(Records supplied Opens)

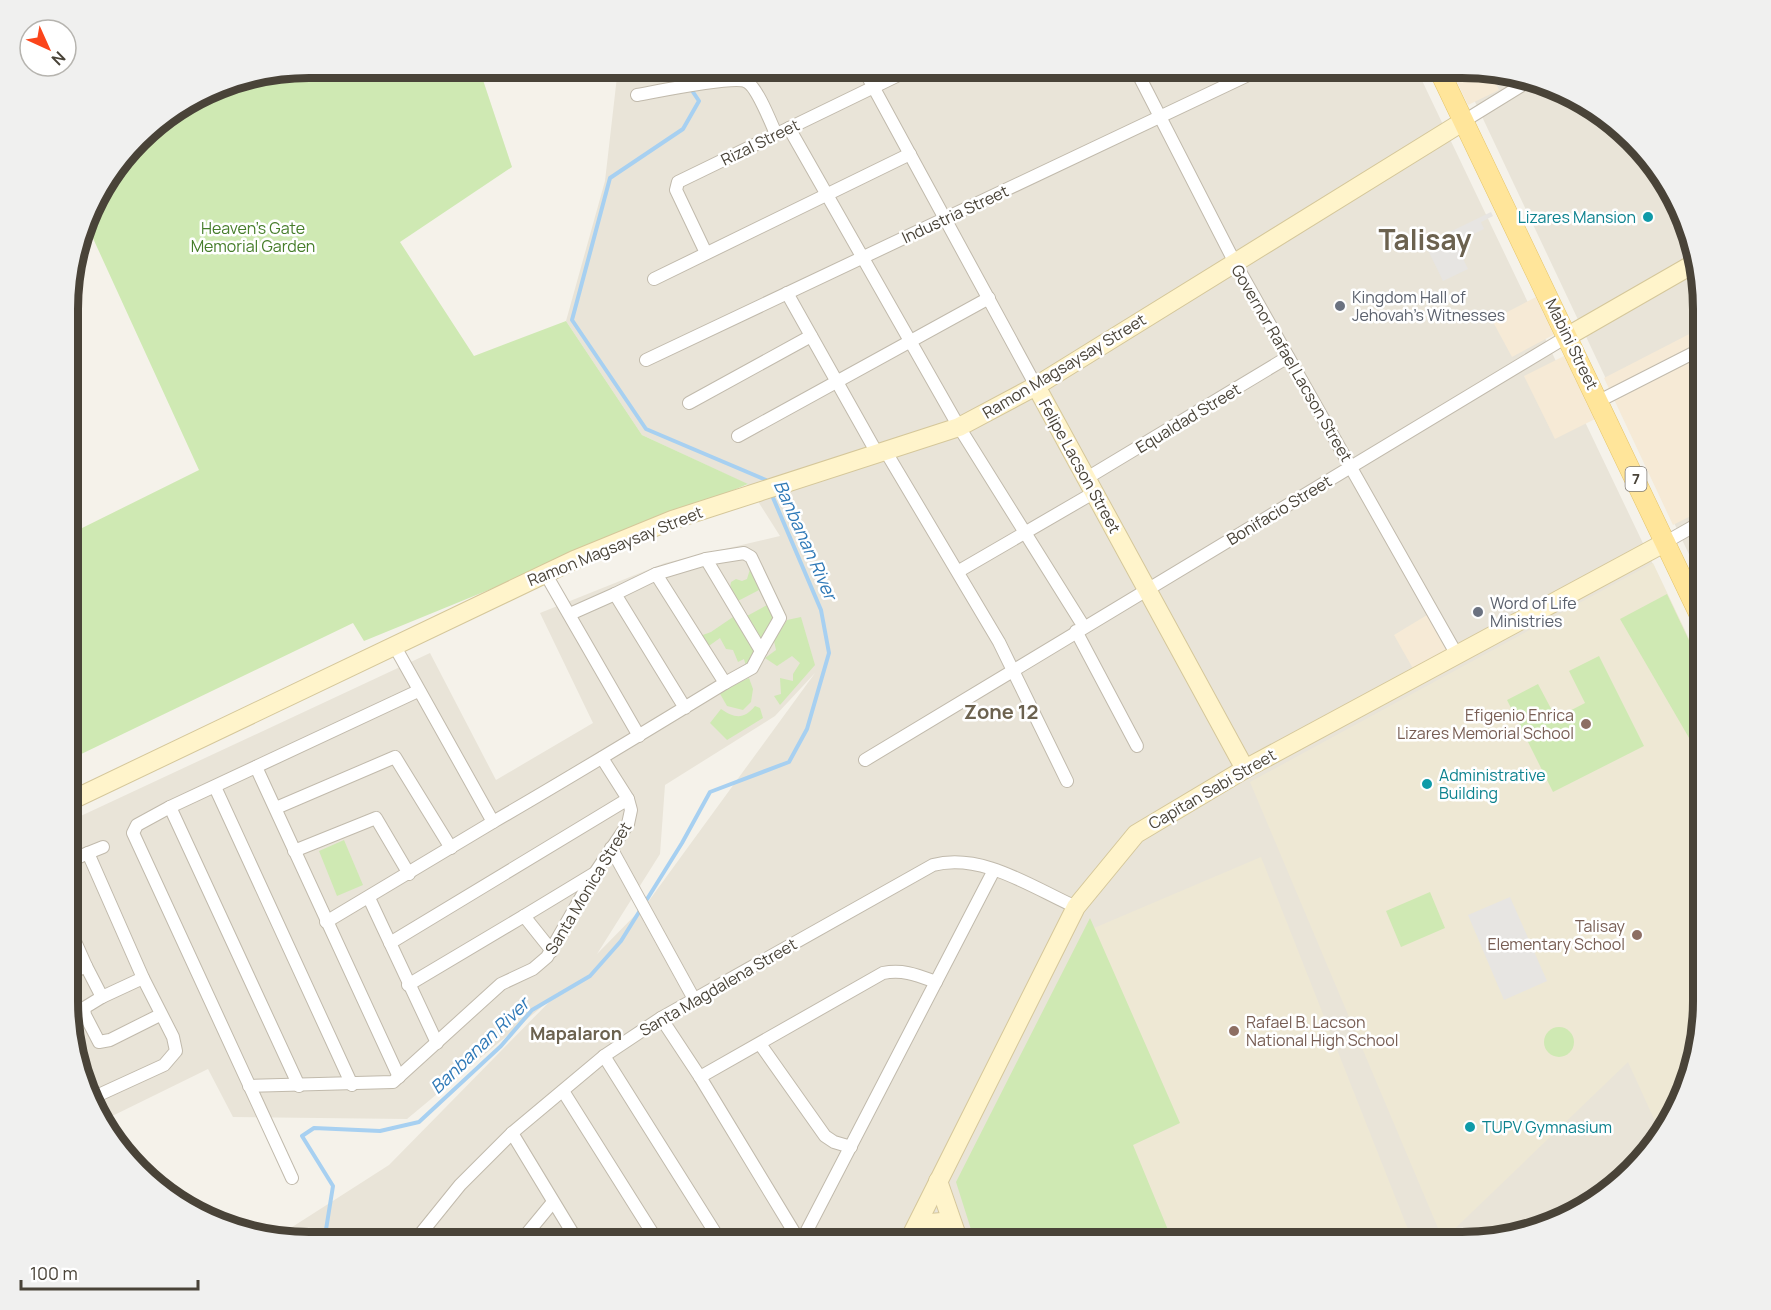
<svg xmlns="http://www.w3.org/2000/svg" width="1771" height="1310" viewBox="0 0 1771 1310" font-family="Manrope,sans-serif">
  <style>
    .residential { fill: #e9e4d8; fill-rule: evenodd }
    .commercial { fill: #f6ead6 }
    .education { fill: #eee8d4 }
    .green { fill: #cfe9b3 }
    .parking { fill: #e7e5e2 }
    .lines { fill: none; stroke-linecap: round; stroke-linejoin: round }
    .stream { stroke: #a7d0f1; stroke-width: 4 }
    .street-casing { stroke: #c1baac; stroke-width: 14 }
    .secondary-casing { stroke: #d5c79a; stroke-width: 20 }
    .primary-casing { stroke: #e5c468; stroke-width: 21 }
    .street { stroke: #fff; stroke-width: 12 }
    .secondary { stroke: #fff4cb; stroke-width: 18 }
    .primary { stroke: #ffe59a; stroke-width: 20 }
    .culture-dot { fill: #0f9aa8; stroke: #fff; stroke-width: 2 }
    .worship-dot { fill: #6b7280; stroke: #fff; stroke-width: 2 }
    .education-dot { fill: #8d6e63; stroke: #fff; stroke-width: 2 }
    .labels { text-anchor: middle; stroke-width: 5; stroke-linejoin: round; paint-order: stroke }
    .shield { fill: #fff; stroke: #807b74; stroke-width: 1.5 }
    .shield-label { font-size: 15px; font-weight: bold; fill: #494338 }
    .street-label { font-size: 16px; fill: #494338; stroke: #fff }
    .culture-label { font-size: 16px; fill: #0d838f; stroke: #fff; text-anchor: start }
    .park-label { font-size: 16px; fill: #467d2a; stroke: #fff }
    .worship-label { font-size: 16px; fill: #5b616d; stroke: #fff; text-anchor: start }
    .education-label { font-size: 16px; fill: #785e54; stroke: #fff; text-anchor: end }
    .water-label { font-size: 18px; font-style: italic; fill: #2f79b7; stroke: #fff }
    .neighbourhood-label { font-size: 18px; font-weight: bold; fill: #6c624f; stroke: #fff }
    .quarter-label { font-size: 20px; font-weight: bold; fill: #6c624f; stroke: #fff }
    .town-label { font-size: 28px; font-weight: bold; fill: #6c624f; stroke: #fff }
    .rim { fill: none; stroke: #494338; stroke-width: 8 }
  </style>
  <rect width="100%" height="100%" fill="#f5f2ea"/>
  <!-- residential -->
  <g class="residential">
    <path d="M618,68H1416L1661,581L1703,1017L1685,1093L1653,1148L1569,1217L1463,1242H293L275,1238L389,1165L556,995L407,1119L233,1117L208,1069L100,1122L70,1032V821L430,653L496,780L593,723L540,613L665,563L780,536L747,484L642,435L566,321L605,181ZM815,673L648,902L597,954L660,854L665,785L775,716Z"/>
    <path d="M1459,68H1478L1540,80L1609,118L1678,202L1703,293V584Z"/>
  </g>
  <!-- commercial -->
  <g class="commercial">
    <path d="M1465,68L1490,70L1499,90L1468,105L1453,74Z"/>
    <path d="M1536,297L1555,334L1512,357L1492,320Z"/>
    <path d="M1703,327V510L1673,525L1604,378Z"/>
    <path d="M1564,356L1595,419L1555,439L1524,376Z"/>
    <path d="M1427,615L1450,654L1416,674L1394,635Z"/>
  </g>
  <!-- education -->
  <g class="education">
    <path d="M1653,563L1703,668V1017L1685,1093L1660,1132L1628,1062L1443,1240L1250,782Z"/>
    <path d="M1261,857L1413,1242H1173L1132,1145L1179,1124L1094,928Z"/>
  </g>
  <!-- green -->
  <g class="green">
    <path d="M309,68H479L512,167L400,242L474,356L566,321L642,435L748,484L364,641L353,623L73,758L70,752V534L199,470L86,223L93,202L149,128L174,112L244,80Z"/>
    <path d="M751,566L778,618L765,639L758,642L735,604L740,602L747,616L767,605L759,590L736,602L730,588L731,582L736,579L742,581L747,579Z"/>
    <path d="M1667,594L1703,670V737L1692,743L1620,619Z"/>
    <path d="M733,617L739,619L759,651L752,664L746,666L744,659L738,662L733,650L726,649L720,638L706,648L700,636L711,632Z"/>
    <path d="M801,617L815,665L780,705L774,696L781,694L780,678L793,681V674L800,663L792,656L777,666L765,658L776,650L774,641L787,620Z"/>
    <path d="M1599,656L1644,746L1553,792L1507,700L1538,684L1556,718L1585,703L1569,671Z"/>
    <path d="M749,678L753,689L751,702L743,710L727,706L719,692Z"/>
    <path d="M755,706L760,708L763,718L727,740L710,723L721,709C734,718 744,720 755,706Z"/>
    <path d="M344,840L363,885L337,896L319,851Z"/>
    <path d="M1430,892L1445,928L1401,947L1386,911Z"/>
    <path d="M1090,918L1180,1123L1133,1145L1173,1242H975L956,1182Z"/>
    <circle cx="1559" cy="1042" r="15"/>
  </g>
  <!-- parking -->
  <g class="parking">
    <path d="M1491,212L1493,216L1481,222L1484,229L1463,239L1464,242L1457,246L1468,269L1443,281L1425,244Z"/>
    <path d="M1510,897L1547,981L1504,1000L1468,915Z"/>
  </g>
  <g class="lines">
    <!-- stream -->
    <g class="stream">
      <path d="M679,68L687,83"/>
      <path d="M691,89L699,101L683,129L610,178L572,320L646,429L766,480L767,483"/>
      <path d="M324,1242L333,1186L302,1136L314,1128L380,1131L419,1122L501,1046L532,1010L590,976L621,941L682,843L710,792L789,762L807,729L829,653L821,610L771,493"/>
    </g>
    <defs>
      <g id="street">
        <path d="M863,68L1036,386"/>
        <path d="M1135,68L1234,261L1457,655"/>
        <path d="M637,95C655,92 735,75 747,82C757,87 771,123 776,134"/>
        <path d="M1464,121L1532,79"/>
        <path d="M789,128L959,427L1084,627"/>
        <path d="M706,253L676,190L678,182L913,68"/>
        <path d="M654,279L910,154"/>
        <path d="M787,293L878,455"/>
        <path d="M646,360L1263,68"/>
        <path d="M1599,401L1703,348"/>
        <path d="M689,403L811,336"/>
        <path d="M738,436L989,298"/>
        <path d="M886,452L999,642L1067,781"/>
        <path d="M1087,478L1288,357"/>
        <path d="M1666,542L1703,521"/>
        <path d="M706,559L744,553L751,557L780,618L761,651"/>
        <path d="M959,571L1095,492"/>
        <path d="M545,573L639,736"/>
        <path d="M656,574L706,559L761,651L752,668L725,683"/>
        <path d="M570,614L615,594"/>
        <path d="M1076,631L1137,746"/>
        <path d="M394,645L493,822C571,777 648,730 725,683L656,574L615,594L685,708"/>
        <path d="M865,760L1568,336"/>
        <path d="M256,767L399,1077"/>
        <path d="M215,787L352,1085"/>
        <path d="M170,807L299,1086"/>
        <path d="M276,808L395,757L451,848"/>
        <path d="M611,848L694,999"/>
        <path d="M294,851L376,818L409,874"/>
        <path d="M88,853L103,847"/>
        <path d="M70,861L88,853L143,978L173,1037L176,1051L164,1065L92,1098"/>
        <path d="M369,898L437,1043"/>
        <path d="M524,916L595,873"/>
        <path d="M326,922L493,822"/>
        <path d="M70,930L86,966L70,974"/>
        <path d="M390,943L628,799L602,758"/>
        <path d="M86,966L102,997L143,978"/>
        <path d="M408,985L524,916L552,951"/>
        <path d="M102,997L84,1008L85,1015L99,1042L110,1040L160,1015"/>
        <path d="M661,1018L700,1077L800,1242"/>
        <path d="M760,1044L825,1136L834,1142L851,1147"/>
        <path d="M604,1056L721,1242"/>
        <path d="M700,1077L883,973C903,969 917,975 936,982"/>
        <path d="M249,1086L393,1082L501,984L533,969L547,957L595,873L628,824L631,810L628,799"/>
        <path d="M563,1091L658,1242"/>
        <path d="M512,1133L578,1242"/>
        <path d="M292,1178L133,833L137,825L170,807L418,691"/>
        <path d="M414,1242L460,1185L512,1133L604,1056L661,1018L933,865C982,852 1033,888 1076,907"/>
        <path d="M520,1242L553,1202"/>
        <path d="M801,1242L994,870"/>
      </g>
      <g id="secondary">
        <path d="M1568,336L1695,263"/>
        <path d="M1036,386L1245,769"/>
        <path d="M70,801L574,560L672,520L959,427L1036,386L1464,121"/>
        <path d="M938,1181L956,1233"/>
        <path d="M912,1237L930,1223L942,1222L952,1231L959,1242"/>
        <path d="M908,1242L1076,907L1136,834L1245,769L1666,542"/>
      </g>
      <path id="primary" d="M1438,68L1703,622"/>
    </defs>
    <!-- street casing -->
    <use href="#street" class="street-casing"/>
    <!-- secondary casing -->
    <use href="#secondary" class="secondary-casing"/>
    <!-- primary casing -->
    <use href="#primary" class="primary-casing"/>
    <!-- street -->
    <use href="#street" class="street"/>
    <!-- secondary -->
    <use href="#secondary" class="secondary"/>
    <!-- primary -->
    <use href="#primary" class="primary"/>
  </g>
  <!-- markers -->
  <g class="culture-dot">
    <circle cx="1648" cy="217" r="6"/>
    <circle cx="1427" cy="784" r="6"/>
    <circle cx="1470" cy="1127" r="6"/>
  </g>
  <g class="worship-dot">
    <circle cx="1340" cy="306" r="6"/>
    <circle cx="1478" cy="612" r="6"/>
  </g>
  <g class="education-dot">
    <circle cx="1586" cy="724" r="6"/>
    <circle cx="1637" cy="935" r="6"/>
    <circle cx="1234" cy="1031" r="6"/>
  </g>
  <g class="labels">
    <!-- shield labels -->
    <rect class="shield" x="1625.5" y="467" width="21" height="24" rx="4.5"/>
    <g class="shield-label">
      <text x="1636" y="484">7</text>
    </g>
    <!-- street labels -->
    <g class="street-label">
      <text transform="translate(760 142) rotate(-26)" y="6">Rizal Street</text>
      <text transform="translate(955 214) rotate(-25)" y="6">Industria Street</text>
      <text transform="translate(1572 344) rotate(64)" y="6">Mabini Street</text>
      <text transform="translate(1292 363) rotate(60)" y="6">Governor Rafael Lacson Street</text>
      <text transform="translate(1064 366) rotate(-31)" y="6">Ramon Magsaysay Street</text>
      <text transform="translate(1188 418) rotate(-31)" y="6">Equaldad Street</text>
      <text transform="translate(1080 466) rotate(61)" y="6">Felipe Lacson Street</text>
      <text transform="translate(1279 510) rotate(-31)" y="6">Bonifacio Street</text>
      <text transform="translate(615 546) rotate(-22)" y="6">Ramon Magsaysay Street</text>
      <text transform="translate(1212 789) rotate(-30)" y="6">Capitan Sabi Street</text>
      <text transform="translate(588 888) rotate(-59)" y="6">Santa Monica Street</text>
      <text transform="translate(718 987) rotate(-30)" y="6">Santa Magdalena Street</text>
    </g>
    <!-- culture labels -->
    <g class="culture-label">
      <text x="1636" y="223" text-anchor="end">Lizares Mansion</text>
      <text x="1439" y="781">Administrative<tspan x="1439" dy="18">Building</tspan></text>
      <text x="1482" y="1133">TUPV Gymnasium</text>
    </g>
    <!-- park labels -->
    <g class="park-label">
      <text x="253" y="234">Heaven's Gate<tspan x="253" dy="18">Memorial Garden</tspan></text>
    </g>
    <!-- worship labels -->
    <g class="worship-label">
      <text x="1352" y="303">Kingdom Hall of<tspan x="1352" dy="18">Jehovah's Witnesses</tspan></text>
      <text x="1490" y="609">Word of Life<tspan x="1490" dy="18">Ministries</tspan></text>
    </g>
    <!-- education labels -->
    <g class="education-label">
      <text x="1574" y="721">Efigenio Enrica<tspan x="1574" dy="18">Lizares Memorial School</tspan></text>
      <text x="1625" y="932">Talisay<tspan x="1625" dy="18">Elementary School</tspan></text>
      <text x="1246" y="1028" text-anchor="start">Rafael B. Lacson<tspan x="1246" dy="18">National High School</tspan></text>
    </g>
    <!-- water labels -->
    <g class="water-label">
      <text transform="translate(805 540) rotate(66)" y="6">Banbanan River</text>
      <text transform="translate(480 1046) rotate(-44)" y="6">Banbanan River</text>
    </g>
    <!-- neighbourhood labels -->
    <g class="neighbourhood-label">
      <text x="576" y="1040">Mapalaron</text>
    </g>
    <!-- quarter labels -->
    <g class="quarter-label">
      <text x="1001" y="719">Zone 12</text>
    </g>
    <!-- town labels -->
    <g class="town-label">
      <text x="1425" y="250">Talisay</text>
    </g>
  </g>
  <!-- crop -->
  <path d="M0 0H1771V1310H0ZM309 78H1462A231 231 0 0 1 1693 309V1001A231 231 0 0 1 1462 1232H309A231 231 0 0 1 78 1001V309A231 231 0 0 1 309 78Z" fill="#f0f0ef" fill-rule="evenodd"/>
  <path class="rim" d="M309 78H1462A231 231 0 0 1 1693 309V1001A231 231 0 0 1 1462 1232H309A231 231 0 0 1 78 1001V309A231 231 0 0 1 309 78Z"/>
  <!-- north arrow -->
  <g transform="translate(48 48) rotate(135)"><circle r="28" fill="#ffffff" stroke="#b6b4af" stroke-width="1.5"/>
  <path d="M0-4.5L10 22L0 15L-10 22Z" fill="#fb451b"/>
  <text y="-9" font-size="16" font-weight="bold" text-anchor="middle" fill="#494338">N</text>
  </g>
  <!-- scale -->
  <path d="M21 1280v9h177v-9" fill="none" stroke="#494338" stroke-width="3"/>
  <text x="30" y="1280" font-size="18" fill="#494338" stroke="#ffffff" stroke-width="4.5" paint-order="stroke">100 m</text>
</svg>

(Records supplied Closes)

• **Task to complete**
Scan the material above for the word "lines". Copy each line where it occurs.

• **Response to this task**
    .lines { fill: none; stroke-linecap: round; stroke-linejoin: round }
  <g class="lines">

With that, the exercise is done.